Excerpted text
┄┄┄┄┄┄┄┄┄┄
I've been watching the new TV channel provided by my rather wretched cable TV service. I'm used to new channels popping up from time to time. Normally they tend to be of the "lifestyle" variety with programmes like Trinny and Susannah Perform Open Heart Surgery. I generally avoid them like the plague. I can't help thinking lifestyle programmes are largely for people who don't have one. Until they come up with a programme that tells you how to pin down a paranoid cat with one hand and apply flea medication with the other while avoiding claws aimed at the eyes I don't think they have anything for me.
This new channel is good though. Its been going for some months now and is called 13th Street. Essentially its a murder mystery channel which means that I get to see all the mystery shows from a few years back that I missed on free to air TV. At the moment I'm revelling in an overdose of Poirot and Taggart. In my family the latter show has been referred to as "the Glasgow Bloodfest" for as long as I can recall. I mean I know Glasgow has a pretty gritty reputation but honestly if the murder rate in Taggart was maintained for any length of time Glasgow would be depopulated by now. Surely even the inhabitants of Glasgow would flee to Edinburgh rather than take their chances on the gore drenched streets. Or possibly they wouldn't, I've been to Edinburgh.
Currently we are seeing what are euphemistically referred to as "the middle years". The middle years being the period between the death of Mark McManus (who actually played Taggart) and the departure of James MacPherson (no relation, I think) who played Jardine. It would appear that not even the actors are immune to the relentless body count. I liked Mark McManus and I particularly liked a couple of the things he did with the show. If you look at the old episodes that he appears in you will notice that absolutely nobody smokes. They kill each other all over the place but they don't smoke. This is because McManus once appeared in a movie (where he played a smoker) and was appalled to be accosted by a couple of teenagers later who enthused over his performance and told him how cool he looked smoking. He decided that if he ever got any creative control over a programme no one would be allowed to smoke onscreen. When offered Taggart the other thing he insisted on was that everybody spoke with a genuine Glaswegian accent. While this means that the early episodes require subtitles it did add a certain verisimilitude.
Precious Ramotswe has been appearing in The Number 1 Ladies Detective Agency on another channel. It would appear that in the interests of balance the number of murders committed in Glasgow is counterbalanced by the lack of them in Botswana. To be fair if the murder rate of Taggart was maintained in Botswana the country would be depopulated in a week. Still its a nice change of pace. Sadly the Agatha Christie mysteries (Poirot and Marple) appear while I'm at work so I have to hope for sudden attacks of illness if I want to see them.
The best thing about cable tv is that no programme however crappy is allowed to die. Somewhere in the tattered fringes of society there will be sufficient interest to allow the programme to appear on some channel most people have never heard of. I've been watching Get Smart and occasionally even Hogan's Heroes. I loathe Hogan's Heroes but as I watch it I can't help wondering why nobody picked Bob Crane as a sado masochistic homosexual earlier. What everybody else's excuse for appearing in the programme is I don't know. Buffy the Vampire Slayer, Angel and Xena appear on the sci fi channel which means that somebody in the programming department really doesn't understand the definition of science fiction.
┄┄┄┄┄┄┄┄┄┄
Records provided
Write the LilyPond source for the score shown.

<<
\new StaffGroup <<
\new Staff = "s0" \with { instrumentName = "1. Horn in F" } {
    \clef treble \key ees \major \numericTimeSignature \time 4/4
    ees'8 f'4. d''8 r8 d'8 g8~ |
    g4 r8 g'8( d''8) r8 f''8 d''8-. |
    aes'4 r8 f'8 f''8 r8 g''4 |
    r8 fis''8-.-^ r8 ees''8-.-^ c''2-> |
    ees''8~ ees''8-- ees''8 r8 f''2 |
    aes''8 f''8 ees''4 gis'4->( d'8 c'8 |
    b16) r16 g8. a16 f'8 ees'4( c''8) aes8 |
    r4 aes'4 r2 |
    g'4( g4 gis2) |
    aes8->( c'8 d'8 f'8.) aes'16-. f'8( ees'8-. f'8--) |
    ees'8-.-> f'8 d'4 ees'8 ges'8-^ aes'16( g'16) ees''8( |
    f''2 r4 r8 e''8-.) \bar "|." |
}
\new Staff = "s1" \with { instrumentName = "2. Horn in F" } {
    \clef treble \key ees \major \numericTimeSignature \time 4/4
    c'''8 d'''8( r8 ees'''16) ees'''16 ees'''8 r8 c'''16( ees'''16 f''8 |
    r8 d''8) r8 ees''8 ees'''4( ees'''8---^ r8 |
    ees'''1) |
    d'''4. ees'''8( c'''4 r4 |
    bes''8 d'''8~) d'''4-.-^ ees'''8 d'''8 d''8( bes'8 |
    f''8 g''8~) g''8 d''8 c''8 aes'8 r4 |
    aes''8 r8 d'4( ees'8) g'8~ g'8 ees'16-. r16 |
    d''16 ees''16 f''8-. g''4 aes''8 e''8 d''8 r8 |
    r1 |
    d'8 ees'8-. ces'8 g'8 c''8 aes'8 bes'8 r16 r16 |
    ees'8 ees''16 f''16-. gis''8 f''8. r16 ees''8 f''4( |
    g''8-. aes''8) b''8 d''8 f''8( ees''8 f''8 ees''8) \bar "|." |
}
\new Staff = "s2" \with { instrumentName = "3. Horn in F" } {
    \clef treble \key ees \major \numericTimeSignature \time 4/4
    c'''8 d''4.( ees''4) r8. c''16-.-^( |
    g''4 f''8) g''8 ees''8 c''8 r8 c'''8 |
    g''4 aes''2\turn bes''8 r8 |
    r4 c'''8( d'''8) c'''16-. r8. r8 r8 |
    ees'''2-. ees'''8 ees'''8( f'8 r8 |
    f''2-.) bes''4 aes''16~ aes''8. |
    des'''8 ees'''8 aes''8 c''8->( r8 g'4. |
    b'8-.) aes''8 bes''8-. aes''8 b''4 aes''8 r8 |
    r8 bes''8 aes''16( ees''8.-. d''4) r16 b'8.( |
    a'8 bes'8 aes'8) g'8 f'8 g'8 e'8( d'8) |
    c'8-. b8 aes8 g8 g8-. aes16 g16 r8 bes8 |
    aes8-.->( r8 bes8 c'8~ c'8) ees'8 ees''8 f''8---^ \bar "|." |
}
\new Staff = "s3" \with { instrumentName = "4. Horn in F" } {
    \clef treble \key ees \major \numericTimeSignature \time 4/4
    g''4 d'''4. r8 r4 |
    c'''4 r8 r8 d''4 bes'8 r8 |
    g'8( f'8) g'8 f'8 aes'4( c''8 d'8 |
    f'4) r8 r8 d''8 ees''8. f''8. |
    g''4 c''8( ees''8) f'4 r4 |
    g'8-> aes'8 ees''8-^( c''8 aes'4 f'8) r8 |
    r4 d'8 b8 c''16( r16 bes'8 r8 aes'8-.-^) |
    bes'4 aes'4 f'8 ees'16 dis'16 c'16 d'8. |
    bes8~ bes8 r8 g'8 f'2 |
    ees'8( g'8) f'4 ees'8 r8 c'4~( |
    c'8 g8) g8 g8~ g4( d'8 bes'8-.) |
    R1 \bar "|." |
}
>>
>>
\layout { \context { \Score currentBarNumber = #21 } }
┄┄┄┄┄┄┄┄┄┄
Required action 1
What is the name of the murder mystery channel described in the blog post about cable TV?
Required action 2
Reproduce the blog post about cable TV from "Precious Ramotswe has" to "to see them.".

Your response 1
13th Street

Your response 2
Precious Ramotswe has been appearing in The Number 1 Ladies Detective Agency on another channel. It would appear that in the interests of balance the number of murders committed in Glasgow is counterbalanced by the lack of them in Botswana. To be fair if the murder rate of Taggart was maintained in Botswana the country would be depopulated in a week. Still its a nice change of pace. Sadly the Agatha Christie mysteries (Poirot and Marple) appear while I'm at work so I have to hope for sudden attacks of illness if I want to see them.